Brian, un canadiense de Vancouver amigo del vino y los cigarrillos, es el gerente de esta pequeña hostería de la calle Morales donde nos han tratado tan ricamente. Siempre he vivido en ciudades lluviosas, nos dice sonriendo y marncando en su cara un centenar de arrugas, me gustaría ir a otros sitios.
Salimos de Bariloche hacia Esquel por la Ruta 40 para coger la Carretera Austral de Chile. Nos llevamos unas milanesas y hacemos un viaje alucinante de cinco horas. Bordeamos los lagos Gutiérrez y Mascardi, que quedan a la derecha, y Güillelmo que queda a la izquierda. Luego subimos por las montañas arboladas de cipreses y abetos hasta el altiplano marrón y amarillo sin árboles, con un fondo de picos grises, canela, rojizos y blancos. Bajada con praderas y hermosos valles con pueblos de piedra, madera y pizarra entre álamos negros y un fondo de picachos. Paisajes de esos cuadros que hay en las casas y no sabemos qué sitios son. Yo hago lo que puedo y, flipando, me voy cambiando de asientos de un lado a otro del bus medio vacío, para dibujar deprisa lo que veo.

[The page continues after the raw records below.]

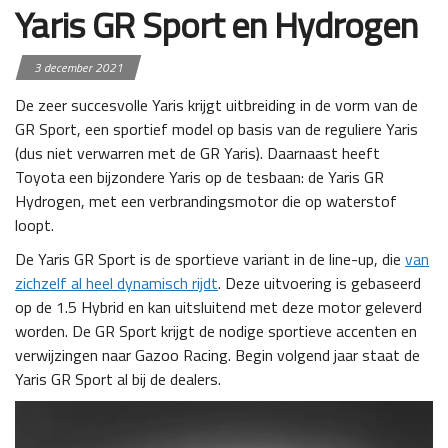
Yaris GR Sport en Hydrogen
3 december 2021
De zeer succesvolle Yaris krijgt uitbreiding in de vorm van de
GR Sport, een sportief model op basis van de reguliere Yaris
(dus niet verwarren met de GR Yaris). Daarnaast heeft
Toyota een bijzondere Yaris op de tesbaan: de Yaris GR
Hydrogen, met een verbrandingsmotor die op waterstof
loopt.
De Yaris GR Sport is de sportieve variant in de line-up, die
van
zichzelf al heel dynamisch rijdt
. Deze uitvoering is gebaseerd
op de 1.5 Hybrid en kan uitsluitend met deze motor geleverd
worden. De GR Sport krijgt de nodige sportieve accenten en
verwijzingen naar Gazoo Racing. Begin volgend jaar staat de
Yaris GR Sport al bij de dealers.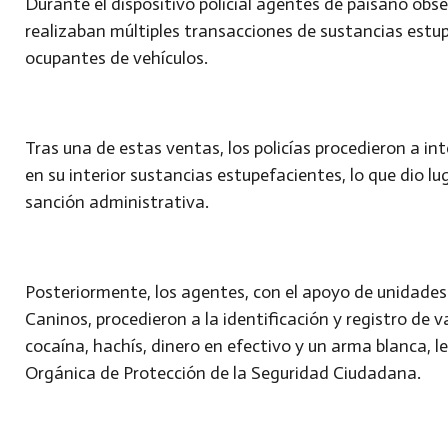
Durante el dispositivo policial agentes de paisano ob
realizaban múltiples transacciones de sustancias est
ocupantes de vehículos.
Tras una de estas ventas, los policías procedieron a in
en su interior sustancias estupefacientes, lo que dio l
sanción administrativa.
Posteriormente, los agentes, con el apoyo de unidades
Caninos, procedieron a la identificación y registro de v
cocaína, hachís, dinero en efectivo y un arma blanca, 
Orgánica de Protección de la Seguridad Ciudadana.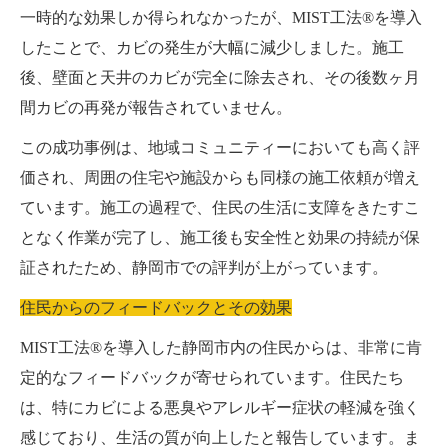
一時的な効果しか得られなかったが、MIST工法®を導入
したことで、カビの発生が大幅に減少しました。施工
後、壁面と天井のカビが完全に除去され、その後数ヶ月
間カビの再発が報告されていません。
この成功事例は、地域コミュニティーにおいても高く評
価され、周囲の住宅や施設からも同様の施工依頼が増え
ています。施工の過程で、住民の生活に支障をきたすこ
となく作業が完了し、施工後も安全性と効果の持続が保
証されたため、静岡市での評判が上がっています。
住民からのフィードバックとその効果
MIST工法®を導入した静岡市内の住民からは、非常に肯
定的なフィードバックが寄せられています。住民たち
は、特にカビによる悪臭やアレルギー症状の軽減を強く
感じており、生活の質が向上したと報告しています。ま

Finalmente llegamos a uno de esos pueblos, que llaman Esquel. En el punto de información se molestan en buscarnos alojamiento y solo lo conseguimos en un buen Hostel. Una habitación compartida de cuatro con baño, cocina, terraza, WiFi... por un buen precio.
Compramos carne (baratísima en Argentina), fruta, algún yogur, empanadas y una Quilmes de litro. Nos deniegan la tarjeta y, lo que es peor: nos cruza una concentración ruidosa de moteros. De vuelta, Pierre, un francés de Clisson, nos cuenta que deberíamos ir al Lago Verde, pues está bien para un solo día. Lo dibujo comiéndose unos sandwiches caducados y también a una austriaca llamada Waltraud, que se enrolla con nosotros y nos cuenta su viaje, que escribe en un diario.